Акиньшин мог бы убедить сию гипотетическую тетку посреди зимы уехать с Машей в деревню. Особливо если будут предложены деньги. Но Маша могла попасть в беду. Неопытная перепуганная девушка, одна в ночной столице, – легкая добыча, например, для разговорчивой сводни, умеющей показать сочувствие и ласку. А если девушка заперта в доме, где ее будут предлагать сластолюбцам, то найти ее будет очень сложно – разве что с полицией. Андрей стал соображать, кто из знакомцев – любитель навещать столичных сводней. Таковых не оказалось. Знать мог Акиньшин – не дожил же он до таких лет в непорочном состоянии, наверняка имеет скромные холостяцкие радости.
Примчался Еремей. Доложил о свершившемся чуде – полковое начальство посетило дом Беклешова, чтобы узнать подробности дуэли, увидело на заднем дворе темный круг с лужей мерзлой крови посередке, удивилось сей картине, и дядька показал круглый турецкий ковер. Тут же за ковер были предложены хорошие деньги – четыреста рублей, и он этих денег стоил.
– И тебя искали, баринок разлюбезный, – потупив взор, сообщил Еремей. По одному его тону было понятно, о ком речь.
– Поищут и перестанут, – отрубил Андрей. – Акиньшин тебе не попадался?
– Нет, сударик мой, не попадался.
Тимошка прибыл к вечеру. Все адреса оказались безнадежны – никакая девица там не появлялась.

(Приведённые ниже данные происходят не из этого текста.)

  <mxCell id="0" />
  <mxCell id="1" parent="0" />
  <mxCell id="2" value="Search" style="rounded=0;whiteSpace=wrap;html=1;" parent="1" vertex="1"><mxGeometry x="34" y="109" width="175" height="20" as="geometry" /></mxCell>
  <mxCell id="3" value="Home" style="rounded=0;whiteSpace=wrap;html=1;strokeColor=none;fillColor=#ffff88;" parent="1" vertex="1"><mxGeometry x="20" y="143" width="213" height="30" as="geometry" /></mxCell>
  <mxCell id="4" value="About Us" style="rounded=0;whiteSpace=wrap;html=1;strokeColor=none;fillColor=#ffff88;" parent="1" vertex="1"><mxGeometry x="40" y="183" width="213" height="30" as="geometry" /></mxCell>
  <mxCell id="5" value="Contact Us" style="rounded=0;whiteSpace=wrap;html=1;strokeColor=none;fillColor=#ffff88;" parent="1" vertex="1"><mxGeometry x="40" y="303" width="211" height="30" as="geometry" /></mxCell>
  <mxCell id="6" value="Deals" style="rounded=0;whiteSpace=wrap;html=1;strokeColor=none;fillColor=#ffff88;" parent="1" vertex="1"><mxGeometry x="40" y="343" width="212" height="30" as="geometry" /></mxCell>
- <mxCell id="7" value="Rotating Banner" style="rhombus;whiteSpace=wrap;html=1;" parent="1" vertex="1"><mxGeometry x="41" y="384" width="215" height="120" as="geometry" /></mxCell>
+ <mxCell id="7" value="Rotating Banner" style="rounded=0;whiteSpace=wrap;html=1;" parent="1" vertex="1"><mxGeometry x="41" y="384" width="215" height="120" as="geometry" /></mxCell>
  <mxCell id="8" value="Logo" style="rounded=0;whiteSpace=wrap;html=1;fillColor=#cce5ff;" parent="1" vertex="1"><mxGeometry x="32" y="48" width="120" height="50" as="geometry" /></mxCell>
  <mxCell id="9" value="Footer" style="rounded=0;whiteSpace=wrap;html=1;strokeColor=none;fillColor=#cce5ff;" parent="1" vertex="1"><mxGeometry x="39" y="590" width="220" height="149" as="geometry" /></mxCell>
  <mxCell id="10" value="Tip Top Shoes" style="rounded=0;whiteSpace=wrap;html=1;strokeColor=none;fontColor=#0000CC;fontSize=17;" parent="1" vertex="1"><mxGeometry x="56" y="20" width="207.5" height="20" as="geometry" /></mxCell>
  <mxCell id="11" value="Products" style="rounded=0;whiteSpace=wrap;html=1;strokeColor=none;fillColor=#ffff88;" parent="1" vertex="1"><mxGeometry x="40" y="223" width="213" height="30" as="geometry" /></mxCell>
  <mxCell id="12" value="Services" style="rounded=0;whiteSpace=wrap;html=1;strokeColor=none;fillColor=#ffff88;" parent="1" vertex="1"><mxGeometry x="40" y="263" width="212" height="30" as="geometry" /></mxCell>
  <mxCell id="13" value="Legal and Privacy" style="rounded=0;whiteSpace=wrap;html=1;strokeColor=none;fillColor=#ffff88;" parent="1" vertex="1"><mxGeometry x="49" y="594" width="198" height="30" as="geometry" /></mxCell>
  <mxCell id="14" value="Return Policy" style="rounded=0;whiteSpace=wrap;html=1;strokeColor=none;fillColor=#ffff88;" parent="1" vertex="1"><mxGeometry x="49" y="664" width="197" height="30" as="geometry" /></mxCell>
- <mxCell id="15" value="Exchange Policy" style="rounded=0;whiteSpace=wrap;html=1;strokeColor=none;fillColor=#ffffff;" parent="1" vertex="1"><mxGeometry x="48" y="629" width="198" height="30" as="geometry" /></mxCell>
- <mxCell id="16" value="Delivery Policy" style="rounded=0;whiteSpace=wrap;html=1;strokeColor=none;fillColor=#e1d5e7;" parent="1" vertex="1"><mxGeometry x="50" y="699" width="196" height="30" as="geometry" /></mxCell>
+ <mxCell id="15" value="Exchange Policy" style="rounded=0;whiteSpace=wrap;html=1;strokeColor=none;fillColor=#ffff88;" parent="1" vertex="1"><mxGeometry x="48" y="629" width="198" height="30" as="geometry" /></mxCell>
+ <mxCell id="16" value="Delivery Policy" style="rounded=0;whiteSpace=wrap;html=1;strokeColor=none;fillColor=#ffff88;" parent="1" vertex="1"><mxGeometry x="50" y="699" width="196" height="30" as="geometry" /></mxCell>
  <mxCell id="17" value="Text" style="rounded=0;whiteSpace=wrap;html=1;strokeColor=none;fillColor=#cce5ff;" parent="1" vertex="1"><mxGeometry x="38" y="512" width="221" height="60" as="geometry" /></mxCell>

– Завтра отправишься в Воскресенскую обитель, – решил Андрей. – Там надобно будет исхитриться. Если Маша убедила монашек спрятать ее, то так просто они тебе сей секрет не выдадут.
– А как исхитриться?
Андрей не видел Тимошкиного лица, но знал, что кучер смотрит на него с надеждой.
– Кабы я знал…
Потом заглянул хозяин постоялого двора Семен Моисеев. Он пришел наугад – родственник его, огородник, попал в беду и срочно продавал дом со службами. Дом был деревенский, невеликий и грязный, но место хорошее, куда скоро подберется разрастающийся город, и ежели господин офицер мог бы купить, то не пожалел бы. Андрей не собирался покупать дом и хозяину отказал, но мысль в голове застряла. Когда лечение не увенчается успехом, хорошо было бы скрыться в доме. Жить там в одиночестве и умереть в одиночестве…
Во сне ему явилась Катенька.
– Что ж ты сбежал? – спрашивала она. – Неужто ты настолько не уверен в моей любви?

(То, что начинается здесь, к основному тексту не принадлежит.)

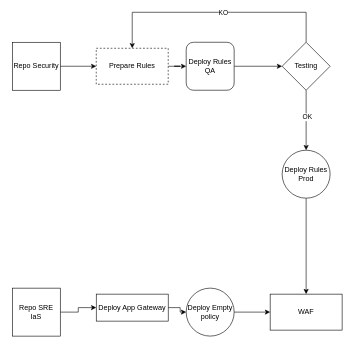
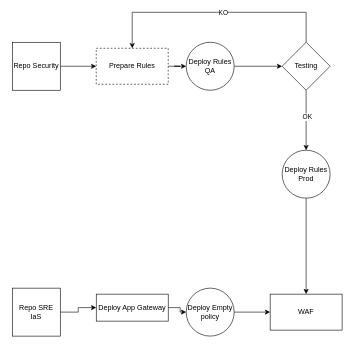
  <mxCell id="0" />
  <mxCell id="1" parent="0" />
  <mxCell id="2" value="" style="edgeStyle=orthogonalEdgeStyle;rounded=0;orthogonalLoop=1;jettySize=auto;html=1;" parent="1" source="3" target="11" edge="1"><mxGeometry relative="1" as="geometry" /></mxCell>
  <mxCell id="3" value="Repo Security" style="whiteSpace=wrap;html=1;aspect=fixed;" parent="1" vertex="1"><mxGeometry x="20" y="70" width="80" height="80" as="geometry" /></mxCell>
  <mxCell id="4" value="" style="edgeStyle=orthogonalEdgeStyle;rounded=0;orthogonalLoop=1;jettySize=auto;html=1;" parent="1" source="5" target="7" edge="1"><mxGeometry relative="1" as="geometry" /></mxCell>
  <mxCell id="5" value="Repo SRE&lt;br&gt;IaS" style="whiteSpace=wrap;html=1;aspect=fixed;" parent="1" vertex="1"><mxGeometry x="20" y="480" width="80" height="80" as="geometry" /></mxCell>
  <mxCell id="6" value="" style="edgeStyle=orthogonalEdgeStyle;rounded=0;orthogonalLoop=1;jettySize=auto;html=1;" parent="1" source="7" target="9" edge="1"><mxGeometry relative="1" as="geometry" /></mxCell>
  <mxCell id="7" value="Deploy App Gateway" style="whiteSpace=wrap;html=1;" parent="1" vertex="1"><mxGeometry x="160" y="490" width="120" height="45" as="geometry" /></mxCell>
  <mxCell id="8" value="" style="edgeStyle=orthogonalEdgeStyle;rounded=0;orthogonalLoop=1;jettySize=auto;html=1;" parent="1" source="9" target="21" edge="1"><mxGeometry relative="1" as="geometry" /></mxCell>
  <mxCell id="9" value="Deploy Empty policy" style="ellipse;whiteSpace=wrap;html=1;" parent="1" vertex="1"><mxGeometry x="310" y="480" width="80" height="80" as="geometry" /></mxCell>
  <mxCell id="10" value="" style="edgeStyle=orthogonalEdgeStyle;rounded=0;orthogonalLoop=1;jettySize=auto;html=1;" parent="1" source="11" target="13" edge="1"><mxGeometry relative="1" as="geometry" /></mxCell>
  <mxCell id="11" value="Prepare Rules" style="whiteSpace=wrap;html=1;dashed=1;" parent="1" vertex="1"><mxGeometry x="160" y="80" width="120" height="60" as="geometry" /></mxCell>
  <mxCell id="12" value="" style="edgeStyle=orthogonalEdgeStyle;rounded=0;orthogonalLoop=1;jettySize=auto;html=1;" parent="1" source="13" target="18" edge="1"><mxGeometry relative="1" as="geometry" /></mxCell>
- <mxCell id="13" value="Deploy Rules QA" style="whiteSpace=wrap;html=1;rounded=1;" parent="1" vertex="1"><mxGeometry x="310" y="70" width="80" height="80" as="geometry" /></mxCell>
+ <mxCell id="13" value="Deploy Rules QA" style="ellipse;whiteSpace=wrap;html=1;" parent="1" vertex="1"><mxGeometry x="310" y="70" width="80" height="80" as="geometry" /></mxCell>
  <mxCell id="14" style="edgeStyle=orthogonalEdgeStyle;rounded=0;orthogonalLoop=1;jettySize=auto;html=1;entryX=0.5;entryY=0;entryDx=0;entryDy=0;" parent="1" source="18" target="11" edge="1"><mxGeometry relative="1" as="geometry"><Array as="points"><mxPoint x="510" y="20" /><mxPoint x="220" y="20" /></Array></mxGeometry></mxCell>
  <mxCell id="15" value="KO" style="edgeLabel;html=1;align=center;verticalAlign=middle;resizable=0;points=[];" parent="14" vertex="1" connectable="0"><mxGeometry x="-0.055" relative="1" as="geometry"><mxPoint as="offset" /></mxGeometry></mxCell>
  <mxCell id="16" style="edgeStyle=orthogonalEdgeStyle;rounded=0;orthogonalLoop=1;jettySize=auto;html=1;entryX=0.5;entryY=0;entryDx=0;entryDy=0;" parent="1" source="18" target="20" edge="1"><mxGeometry relative="1" as="geometry" /></mxCell>
  <mxCell id="17" value="OK" style="edgeLabel;html=1;align=center;verticalAlign=middle;resizable=0;points=[];" parent="16" vertex="1" connectable="0"><mxGeometry x="-0.12" y="1" relative="1" as="geometry"><mxPoint as="offset" /></mxGeometry></mxCell>
  <mxCell id="18" value="Testing" style="rhombus;whiteSpace=wrap;html=1;" parent="1" vertex="1"><mxGeometry x="470" y="70" width="80" height="80" as="geometry" /></mxCell>
  <mxCell id="19" style="edgeStyle=orthogonalEdgeStyle;rounded=0;orthogonalLoop=1;jettySize=auto;html=1;entryX=0.5;entryY=0;entryDx=0;entryDy=0;" parent="1" source="20" target="21" edge="1"><mxGeometry relative="1" as="geometry" /></mxCell>
  <mxCell id="20" value="Deploy Rules Prod" style="ellipse;whiteSpace=wrap;html=1;" parent="1" vertex="1"><mxGeometry x="470" y="250" width="80" height="80" as="geometry" /></mxCell>
  <mxCell id="21" value="WAF" style="whiteSpace=wrap;html=1;" parent="1" vertex="1"><mxGeometry x="450" y="490" width="120" height="60" as="geometry" /></mxCell>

– То-то и беда, что уверен, – отвечал во сне Андрей.
Он был одновременно и слеп и зряч, стоял перед Катенькой в черной повязке, но прекрасно видел невесту – статную, пышноволосую, розовощекую, темноглазую – из той породы, которая не ведает взросления, так что двадцатипятилетняя женщина, успевшая выйти замуж и овдоветь, выглядит восемнадцатилетней.